*** TEXT SEGMENT ***

So natural gas producers are encouraged to “buy low” (by extracting gas today) and “sell high” buy selling gas for delivery in the future. As long as this trade is profitable, there will be downward pressure on prices as supply swells awaiting future delivery. What happens to all this gas? It ends up in storage. We see the impact of this in the amount of gas in storage in both the US and Canada (Chart 4). While down from record highs, gas in storage is still near the theoretical capacity in the system of approximately 4.3 trillion cubic feet.

Impact on Pricing. Combined, these factors explain the long term behavior of the natural gas market. Even though demand is increasing, and there is some reasonable indication that this trend will continue, the price of natural gas (in the absence of some severe weather events) has been effectively stagnant. The key factor is the same thing that makes it so attractive, its abundance. Not only is natural gas plentiful, but relative to oil it is easy to extract. The explosion of the Deepwater Horizon drill rig and subsequent difficulty in capping the damaged wellhead demonstrated the difficulties and expense of drilling wells not only deep, but often miles under the ocean floor. In contrast, there are significant unexploited natural gas reservoirs available either onshore or in relatively shallow water off the coast.

What to Do. How can one invest in a more natural gas powered future without taking on explicit price risk on gas itself and subjecting the portfolio to a continued contango in the natural gas market? There are several options.

*** End of TEXT SEGMENT ***
*** SOURCE DATA ***

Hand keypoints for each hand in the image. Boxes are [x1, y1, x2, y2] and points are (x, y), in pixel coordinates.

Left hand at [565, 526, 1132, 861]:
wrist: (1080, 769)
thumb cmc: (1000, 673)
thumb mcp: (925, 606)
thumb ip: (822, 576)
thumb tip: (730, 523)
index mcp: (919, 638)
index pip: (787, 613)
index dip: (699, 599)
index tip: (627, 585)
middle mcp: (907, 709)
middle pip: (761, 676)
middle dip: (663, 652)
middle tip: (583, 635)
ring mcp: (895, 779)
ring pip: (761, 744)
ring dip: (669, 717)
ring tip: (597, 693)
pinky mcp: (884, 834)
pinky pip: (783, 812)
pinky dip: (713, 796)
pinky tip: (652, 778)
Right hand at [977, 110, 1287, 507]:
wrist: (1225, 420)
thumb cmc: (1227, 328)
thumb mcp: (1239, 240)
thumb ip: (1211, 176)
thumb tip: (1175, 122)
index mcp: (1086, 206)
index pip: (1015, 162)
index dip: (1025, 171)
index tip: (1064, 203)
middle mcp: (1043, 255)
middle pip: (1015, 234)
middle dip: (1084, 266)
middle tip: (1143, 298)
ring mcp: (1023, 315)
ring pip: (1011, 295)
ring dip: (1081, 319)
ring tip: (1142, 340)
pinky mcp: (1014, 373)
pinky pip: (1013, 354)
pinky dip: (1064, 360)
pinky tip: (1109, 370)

*** End of SOURCE DATA ***
*** SOURCE DATA ***

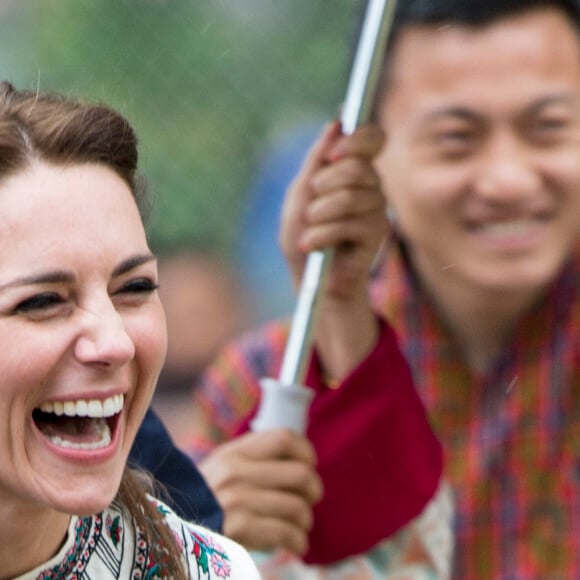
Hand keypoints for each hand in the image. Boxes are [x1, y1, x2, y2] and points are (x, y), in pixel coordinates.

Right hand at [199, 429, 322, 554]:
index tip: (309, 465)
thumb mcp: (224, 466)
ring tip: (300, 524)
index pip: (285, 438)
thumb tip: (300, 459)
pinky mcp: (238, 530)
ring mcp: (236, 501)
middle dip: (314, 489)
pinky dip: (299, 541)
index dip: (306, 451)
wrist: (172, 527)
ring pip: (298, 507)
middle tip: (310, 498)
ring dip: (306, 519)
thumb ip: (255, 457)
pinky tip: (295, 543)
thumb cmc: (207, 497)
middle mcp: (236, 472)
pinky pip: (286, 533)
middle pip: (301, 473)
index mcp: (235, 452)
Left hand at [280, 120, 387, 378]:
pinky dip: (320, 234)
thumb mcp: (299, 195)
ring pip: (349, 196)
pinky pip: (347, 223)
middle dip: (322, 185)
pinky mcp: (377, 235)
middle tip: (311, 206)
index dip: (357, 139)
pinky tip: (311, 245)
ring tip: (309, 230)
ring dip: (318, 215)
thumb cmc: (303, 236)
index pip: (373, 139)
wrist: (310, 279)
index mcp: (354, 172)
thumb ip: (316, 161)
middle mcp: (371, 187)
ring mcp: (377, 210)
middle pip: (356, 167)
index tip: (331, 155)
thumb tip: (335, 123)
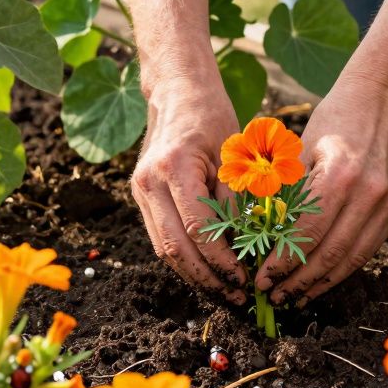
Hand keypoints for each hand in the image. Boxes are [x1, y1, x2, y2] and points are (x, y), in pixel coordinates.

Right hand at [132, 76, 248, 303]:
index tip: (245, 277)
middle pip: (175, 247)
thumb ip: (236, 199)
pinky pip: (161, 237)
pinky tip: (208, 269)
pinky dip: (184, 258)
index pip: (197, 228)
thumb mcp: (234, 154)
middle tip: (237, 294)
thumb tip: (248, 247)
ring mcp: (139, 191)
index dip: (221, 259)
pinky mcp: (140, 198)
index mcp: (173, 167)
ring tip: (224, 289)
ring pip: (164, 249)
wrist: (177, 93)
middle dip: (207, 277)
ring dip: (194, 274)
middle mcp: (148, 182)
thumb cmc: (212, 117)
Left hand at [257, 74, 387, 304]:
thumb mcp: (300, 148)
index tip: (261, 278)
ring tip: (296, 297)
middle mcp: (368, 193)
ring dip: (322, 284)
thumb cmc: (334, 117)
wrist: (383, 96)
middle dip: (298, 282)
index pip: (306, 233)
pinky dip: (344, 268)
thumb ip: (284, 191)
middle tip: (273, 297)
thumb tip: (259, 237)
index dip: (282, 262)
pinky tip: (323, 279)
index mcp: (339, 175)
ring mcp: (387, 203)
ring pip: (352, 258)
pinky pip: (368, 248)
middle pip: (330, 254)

*** End of SOURCE DATA ***

* INSTRUCTIONS
A: List the proper names of countries and of equipment that appear in the natural gas text.
B: According to the natural gas text, what is the approximate theoretical storage capacity in the system?
C: Write the next part of the natural gas text, picking up right after its final sentence.

* TASK ANSWERS
A:
US
Canada
Deepwater Horizon

B: Approximately 4.3 trillion cubic feet.

C:
  • Natural Gas Companies – Natural gas companies often hedge themselves. Some hedge more, either by selling more production or extending the time over which production is sold. Companies with more robust hedge books, as well as those that have demonstrated some success in hedging, should have less sensitivity to current prices. In addition, companies with large reserves relative to current production also have reduced sensitivity to short term price fluctuations, since the market pays more attention to the value of reserves and less on earnings generated by current production.
  • Gas Focused Servicers and Drillers – Regardless of the short term volatility of natural gas prices and the technical nature of futures trading, companies that extract gas from the ground need drilling, pressure pumping, wellhead equipment and related services. The revenue for companies in this sector is not dependent on the price of natural gas. Short term, these companies are correlated to gas prices. But if the long term outlook is correct and natural gas becomes more widely used, the future for servicing and drilling companies becomes very positive.
  • Pipeline Companies and MLPs – Unlike oil, which is easily shipped between ports and between countries, gas is much more difficult and expensive to transport. Transportation costs are significant relative to the underlying price of gas. This is evidenced by the substantial basis, or cost differential, between gas at different locations, even within the US. Gas pipeline companies, often structured as Master Limited Partnerships, make money on the movement of gas, not its price. As a result, these companies should participate in the growth of gas as a fuel even if prices remain low. In some ways, these companies actually benefit from lower prices, as they make gas more competitive than other fuel sources, notably coal.
  • Engineering and Construction Companies – A more natural gas fired future requires significantly more infrastructure for gas transportation, storage and conversion to electricity. This is especially true for those regions that currently have little gas production, such as those above the Marcellus Shale in eastern Pennsylvania and New York.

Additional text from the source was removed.